There was an additional snag in this Motorola Droid data recovery case, though. The SanDisk SDIN9DW4-326 eMMC chip had not escaped entirely unscathed from being run over by a car. The chip was overheating! (The sweltering summer weather probably had little to do with it.) Our mobile phone recovery expert Cody would insert the chip, read about ten thousand sectors or so, then have to remove the chip and let it cool down. In order to get a full image of the chip and get all of the client’s data, Cody would have to repeat this process… about 600 times. There had to be a better way.
All electronic devices produce heat as a part of normal operation. You’ve probably felt how hot your mobile phone can get after some heavy use or a very long phone call. Heat is a huge problem for the components in your phone or computer. If it’s allowed to build up without letting enough of it dissipate, then the components can burn out. This is why your computer’s CPU has a huge heatsink and fan on top of it. The heat needs to be drawn out of the device and expelled efficiently.

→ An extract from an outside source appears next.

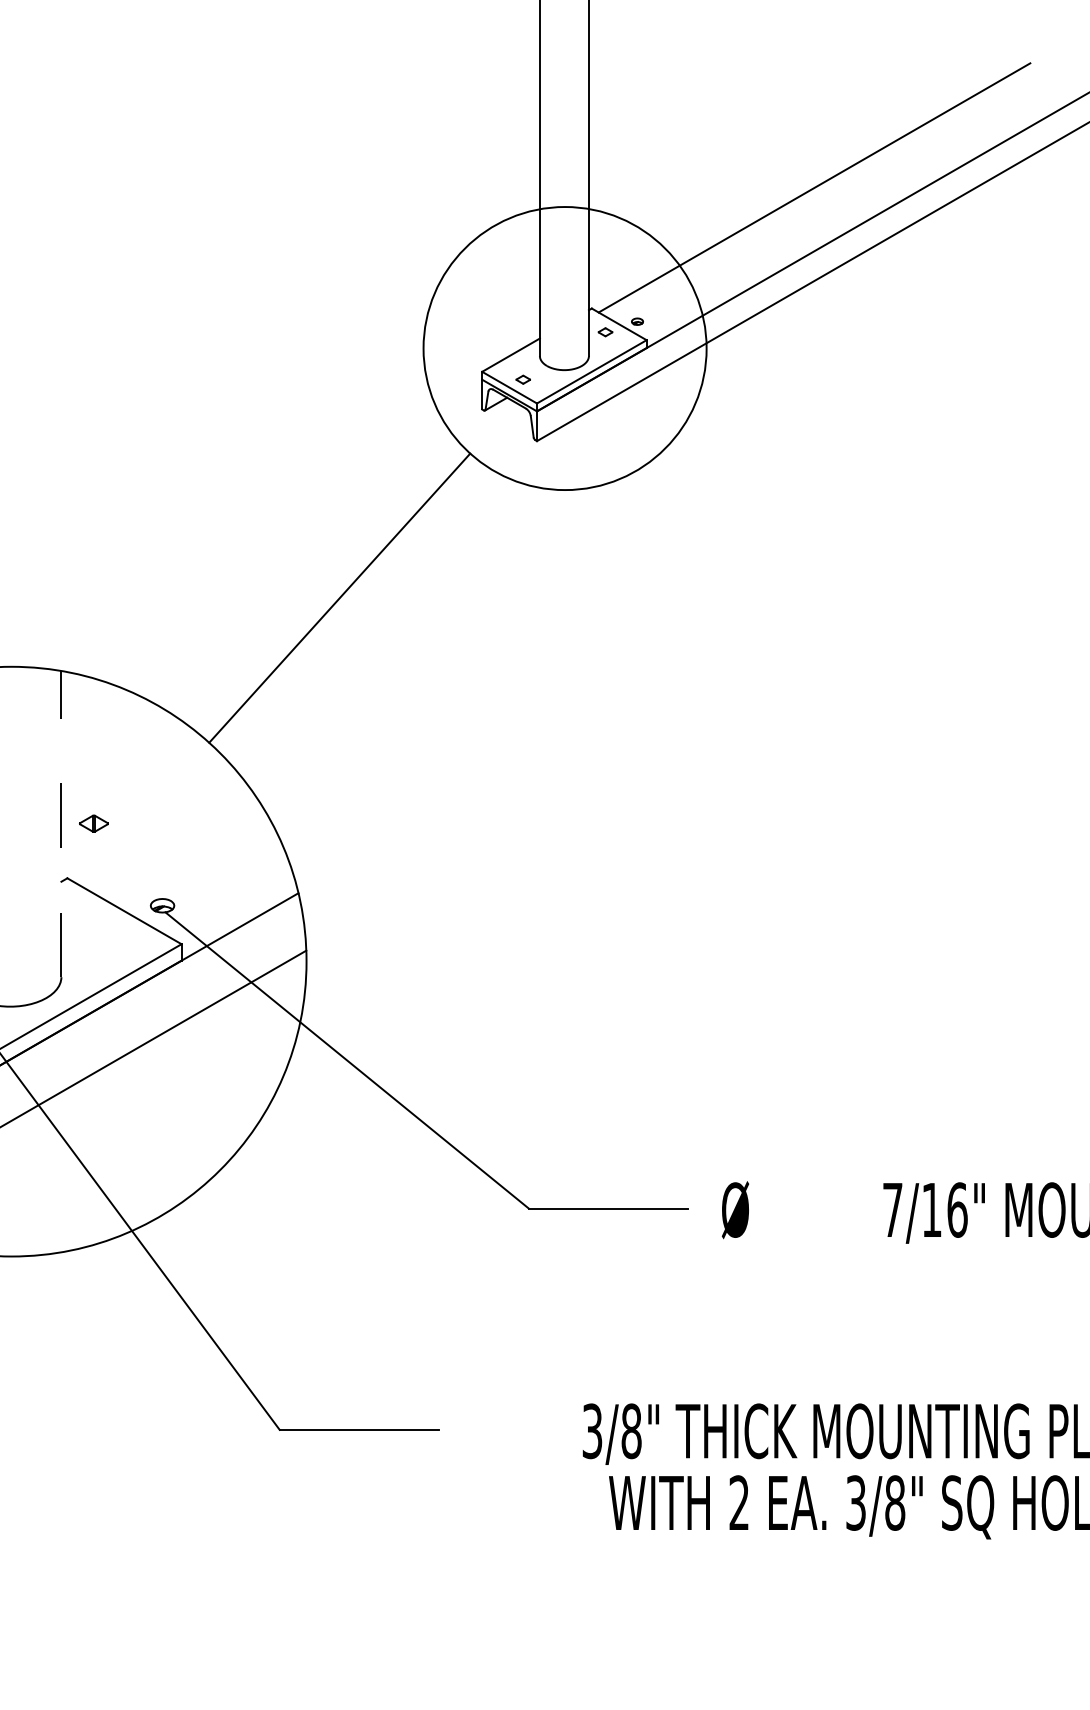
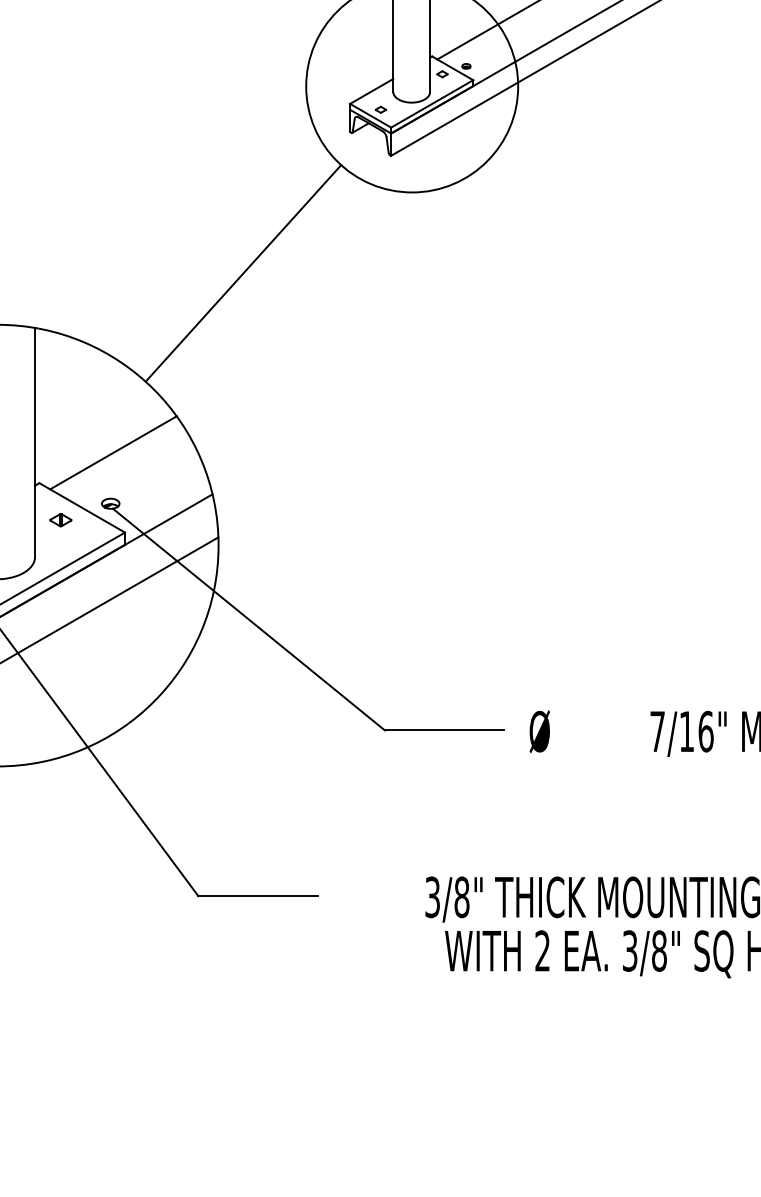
line: (61, 823) -> (35, 442), dashed -> solid
part: (93, 823) -> (60, 520), moved
line: (165, 837) -> (112, 452), added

Normally, your phone’s eMMC chip doesn’t have to worry about overheating. But the one in this Motorola Droid MOTXT1254BN64 data recovery case did. Fortunately, our phone recovery engineer Cody had a better idea than reading a few thousand sectors at a time from the chip. Cody set up a makeshift heatsink and fan for the chip. By drawing the excess heat away from the chip, Cody wouldn’t have to insert and re-insert the chip 600 times to read all of it. The chip imaging process ran much more smoothly, and our phone expert Cody celebrated his little victory over the forces of entropy.
We were able to get a near-perfect 99.9% read of the client’s eMMC chip. When Cody analyzed the Ext4 filesystem of the Android phone, he could recover the vast majority of the client’s photos and other documents. We rated this Motorola Droid MOTXT1254BN64 data recovery case a very high 9 on our ten-point data recovery case rating scale.